Would you show every line from the records that holds "pixel"?

BEGIN SUPPLIED ENTRIES

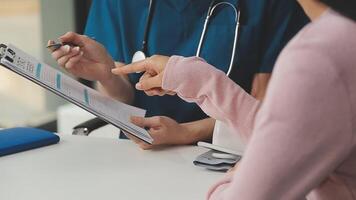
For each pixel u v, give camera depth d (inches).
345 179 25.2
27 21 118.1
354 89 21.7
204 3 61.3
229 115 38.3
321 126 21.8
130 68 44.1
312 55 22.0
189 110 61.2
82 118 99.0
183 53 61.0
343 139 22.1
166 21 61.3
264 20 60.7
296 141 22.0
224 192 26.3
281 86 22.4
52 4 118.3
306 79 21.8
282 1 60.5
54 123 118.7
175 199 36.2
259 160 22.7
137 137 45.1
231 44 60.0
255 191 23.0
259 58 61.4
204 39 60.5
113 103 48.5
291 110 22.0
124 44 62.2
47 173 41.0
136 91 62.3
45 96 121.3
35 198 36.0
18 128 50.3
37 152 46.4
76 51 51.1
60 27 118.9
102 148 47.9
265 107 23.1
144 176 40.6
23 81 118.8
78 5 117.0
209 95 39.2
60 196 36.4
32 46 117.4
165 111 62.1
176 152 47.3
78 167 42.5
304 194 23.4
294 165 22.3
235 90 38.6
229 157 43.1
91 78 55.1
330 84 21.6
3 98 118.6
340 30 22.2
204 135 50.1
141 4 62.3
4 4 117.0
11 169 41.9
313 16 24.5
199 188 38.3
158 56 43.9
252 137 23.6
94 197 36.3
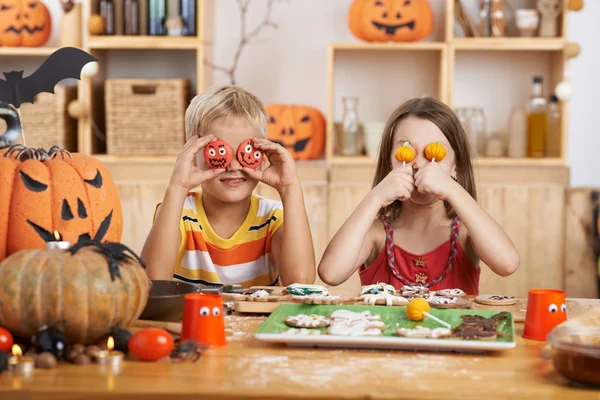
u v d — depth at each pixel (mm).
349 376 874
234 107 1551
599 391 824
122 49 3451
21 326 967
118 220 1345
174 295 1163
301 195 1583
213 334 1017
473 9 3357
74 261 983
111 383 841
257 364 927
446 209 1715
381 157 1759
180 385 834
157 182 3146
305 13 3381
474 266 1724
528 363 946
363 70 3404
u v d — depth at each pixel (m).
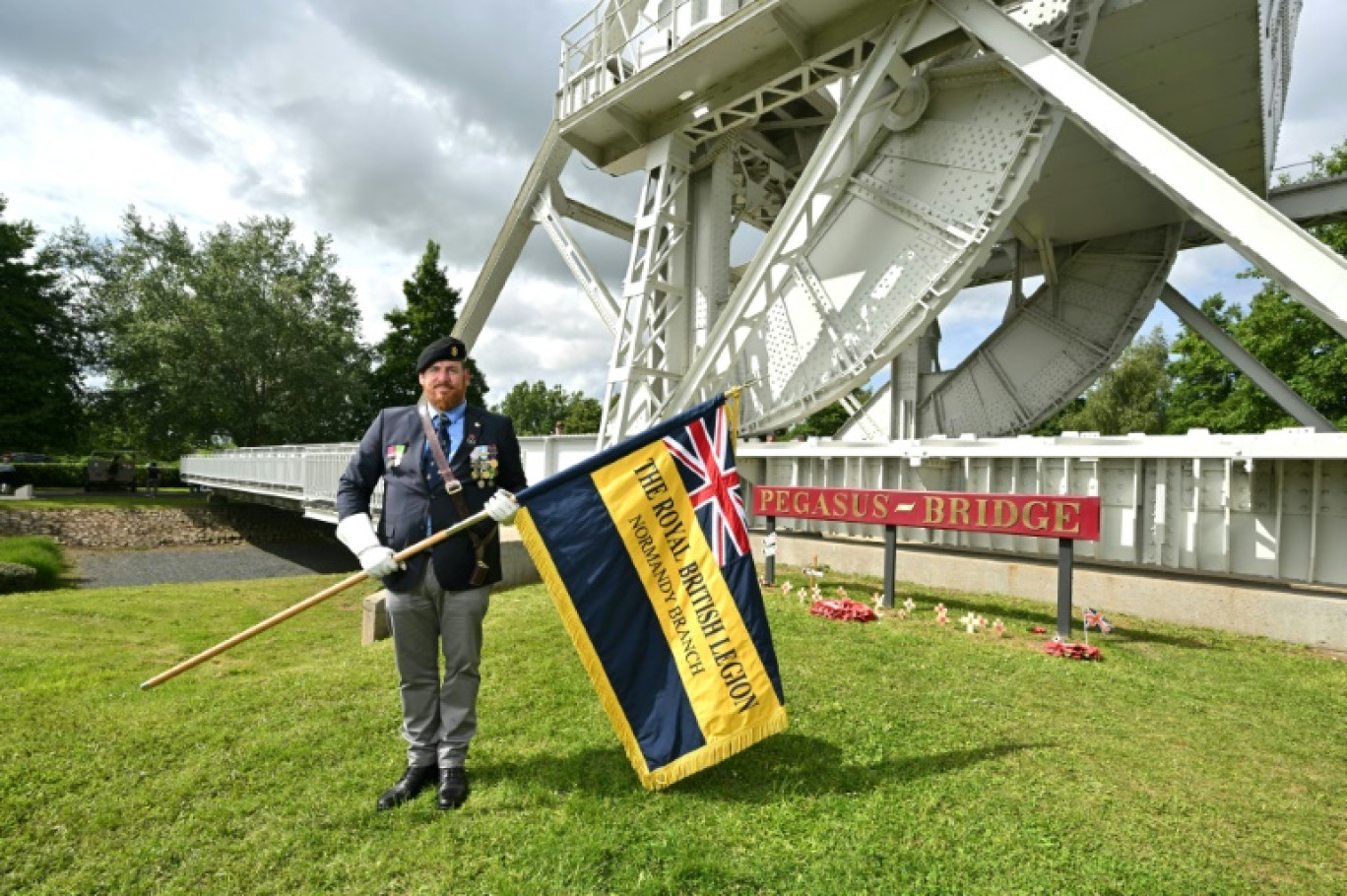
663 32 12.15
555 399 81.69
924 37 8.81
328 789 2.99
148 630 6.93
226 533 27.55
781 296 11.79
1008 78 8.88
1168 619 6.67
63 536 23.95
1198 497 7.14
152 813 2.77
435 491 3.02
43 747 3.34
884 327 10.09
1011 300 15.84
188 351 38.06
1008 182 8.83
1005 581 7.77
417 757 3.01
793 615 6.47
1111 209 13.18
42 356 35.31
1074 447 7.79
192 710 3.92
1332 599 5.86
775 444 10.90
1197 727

END SUPPLIED ENTRIES

=== RESPONSE ===
For each pixel u v, give camera depth d (inches).
u v d — depth at each pixel (mm).
u v d — depth at each pixel (m).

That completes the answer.